>> Start
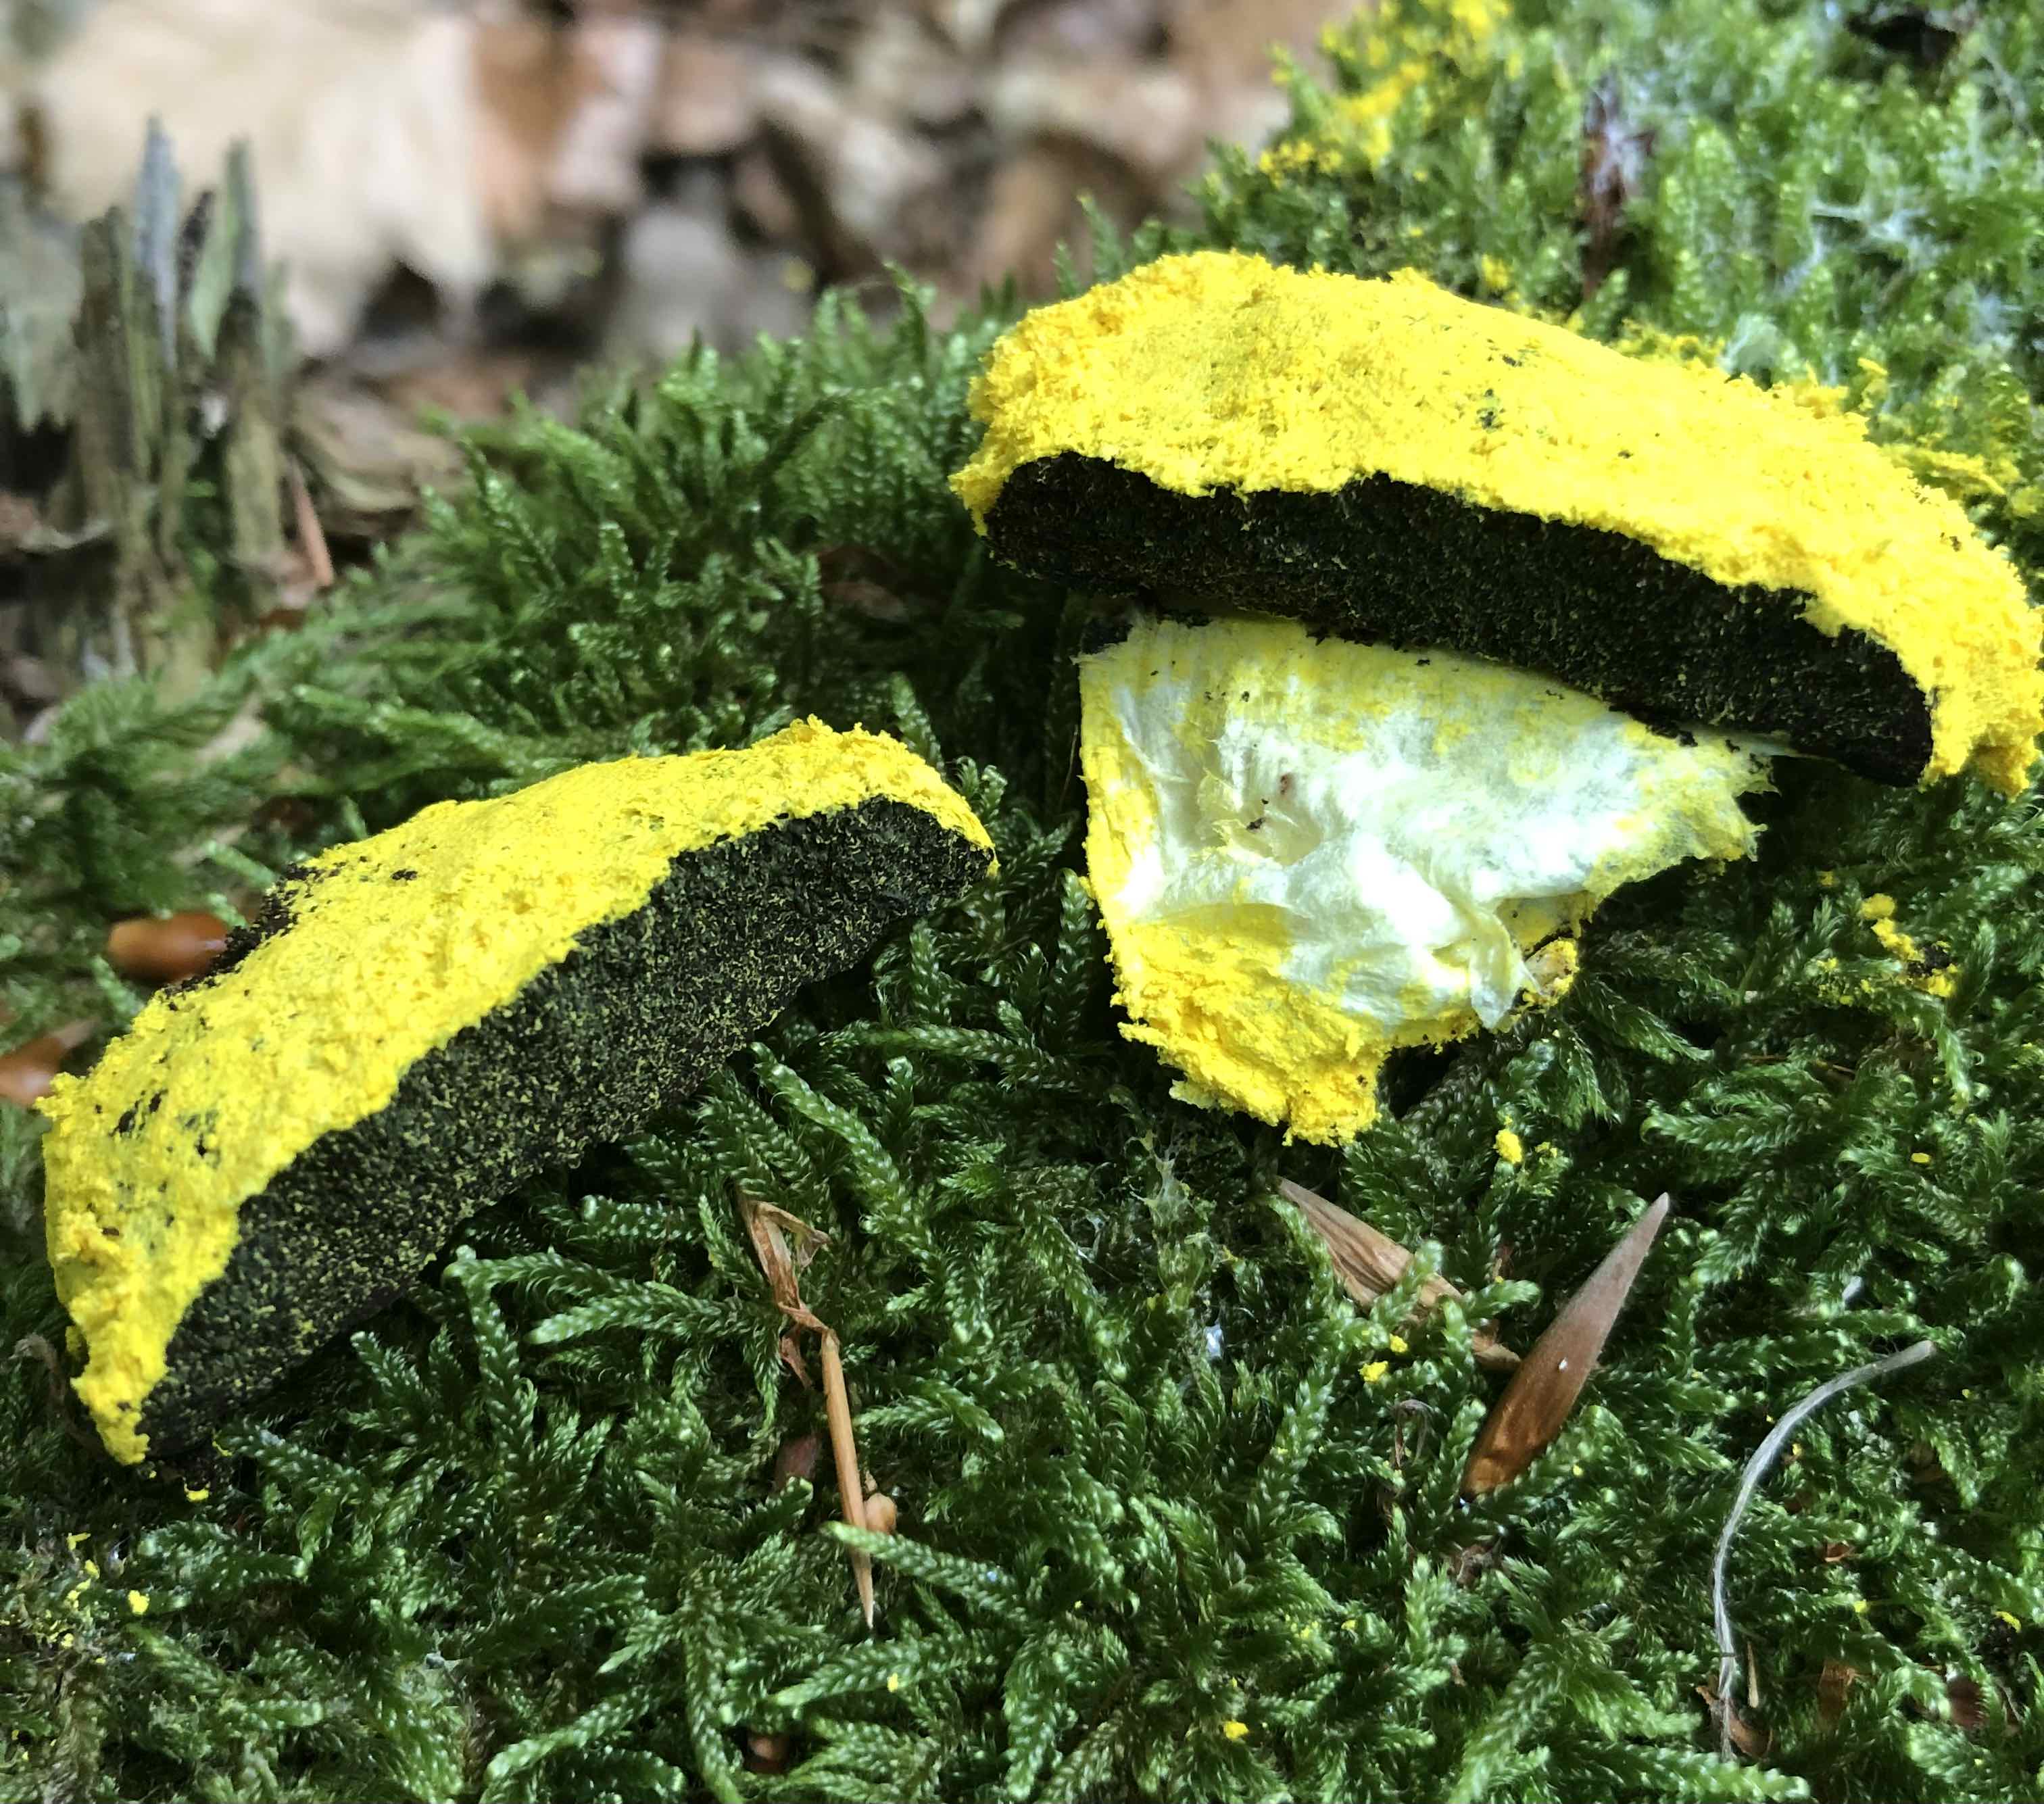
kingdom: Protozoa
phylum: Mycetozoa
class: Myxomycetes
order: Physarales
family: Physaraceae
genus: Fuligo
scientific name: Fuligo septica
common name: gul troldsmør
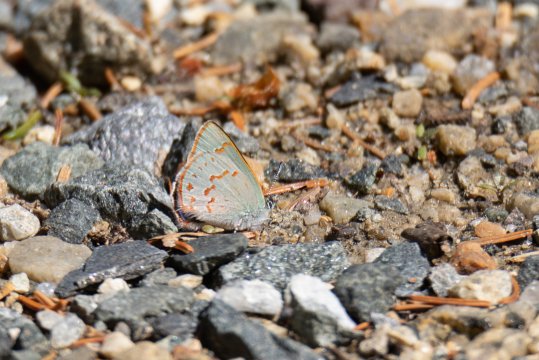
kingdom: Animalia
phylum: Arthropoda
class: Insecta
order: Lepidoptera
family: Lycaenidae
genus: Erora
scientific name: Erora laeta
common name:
>> End
Your goal => Copy every line of the listing above word for word, but leave out the pictures.

Exercise result =>
kingdom: Protozoa
phylum: Mycetozoa
class: Myxomycetes
order: Physarales
family: Physaraceae
genus: Fuligo
scientific name: Fuligo septica
common name: gul troldsmør
kingdom: Animalia
phylum: Arthropoda
class: Insecta
order: Lepidoptera
family: Lycaenidae
genus: Erora
scientific name: Erora laeta
common name:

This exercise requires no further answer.